社員同士が「価値観」でつながる時代、企業のインナーコミュニケーションの重要性は増しており、MVV策定はもちろん社内報や社内ポッドキャストなども活発になっている。ただ何より鋭利にトップの意志伝達を可能にするのはそれに紐づく新たな「ルール」を提示すること。これでホンキ度が一発で伝わる。
企業の未来に向けての新しい取り組みが生まれたら、その兆候を顕在化するために〇〇制度や〇〇プロジェクトなどの「名前」を付けるべき。名前が付くと社内に流通しやすくなるため、速やかな価値観の合意形成が生まれる。同時に浸透しやすいキャッチーな名づけは、採用や広報など社外への発信にも好都合。
以前とある企業の採用コンテンツを制作した際、無償で他社の業務を手伝って経験と人脈を築く取り組みをしていたので、その取り組みに「武者修行制度」というネーミングを付けることから提案した。キャッチーなコンセプトを軸にするとコミュニケーションスピードが速く、結果反響にもつながりやすい。
経営の意志は、評価制度や社内システムなどとセットになっていないと単なる「お題目」になる。会社というのは最終的に評価して報酬を払う場所なので、そこから外れた行動はボランティアとなり動員は難しい。イケてない社内システムの放置は「イケてない仕事のままでいいんだよ」というメッセージになる。
ルールという名の表現手法で企業の「意志」を伝える
事例①:BAR経験者を優遇するハイネケンの採用基準
会社を構成するのは「人」なので、どんな会社であるか(orになるか)を端的に社会に示すには入口の「採用基準」が有効。各社が「コミュ力」「創造性」など軒並み似たような求める人材像を掲げる中で、たとえば没頭力を表す「オタク度」などを提示すれば企業の意志とニーズが鮮烈に打ち立てられる。
社会課題への取り組みは有意義だが、まずは自社ビジネス周辺から着手すべき。ハイネケンは BtoBの最重要取引先のBARの人材不足解消のため、就職人気の高い自社の採用基準に「BAR EXPERIENCE」を追加。またマネジメント層のバー経験も公開するなど、経営の根幹から社会課題にコミットする姿勢を見せた。
ハイネケンにとってはその一番の体験スポットであるBARカルチャーの温存を図ることは、ビジネスの土壌整備をすることにつながる。またそのカルチャーを深く理解する人材を優先して採用することは、これからの新たなブランド価値展開を推進する上で欠かせない視点を会社の現場にもたらしてくれる。
事例②:マイナビバイトの「座ってイイッスPROJECT」
企業姿勢はキレイゴトをいうより、具体的な仕組みで提示すべき。たとえば従業員を大事にする姿勢を見せることで、お客様はもっと大事にされるだろうと感じさせられる。マイナビバイトが仕掛けた、レジに小さなパイプ椅子を置く「座ってイイッスPROJECT」もその一つ。何となく立つのが当然・・という社会意識を打破し、働く人の無駄な負担を軽減した。
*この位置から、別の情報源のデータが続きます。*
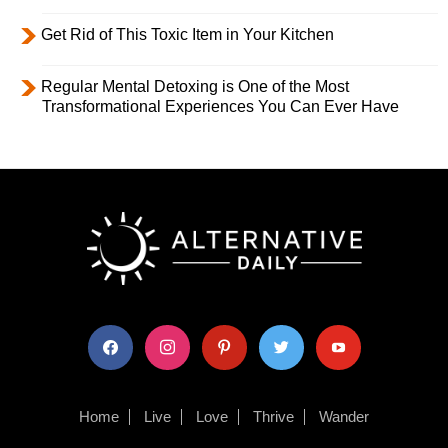
Get Rid of This Toxic Item in Your Kitchen
Regular Mental Detoxing is One of the Most
Transformational Experiences You Can Ever Have
facebook
instagram
pinterest
twitter
youtube
Home
Live
Love
Thrive
Wander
座って接客してもいいと思う雇用主は73%なのに対し実際に座って接客しているのは23%。客は8割が気にならないとしているが「なんとなく」多い立ち接客。マイナビバイトはそれを変えるために店舗への呼びかけだけでなく、実際に日本の狭いレジスペースでも置きやすく座る&支えるができるハイチェアを開発した。
事例③:職場を「夢を叶える人が働く場」と再定義したモスバーガー
人手不足を打開しようと思ったら、求人広告で「謳う」のではなく、制度や取り組みで解決する方法もある。モスはアルバイトスタッフの中から次世代アーティストを発掘して支援するMOS RECORDSを開催。「働く場所から夢を叶える場所へ」の転換を図り、エンゲージメント増加と共に求人応募も20%増加した。
MOS RECORDSを開催したモスバーガーは下働きであるアルバイトの職場を「夢を叶える場所」と再定義することで、「ここで働きたい!」という気持ちを喚起している。アーティストは一つの象徴だが、他のメンバーもそれぞれが「夢のための下準備」という文脈の中で働けるので肯定感が高まる。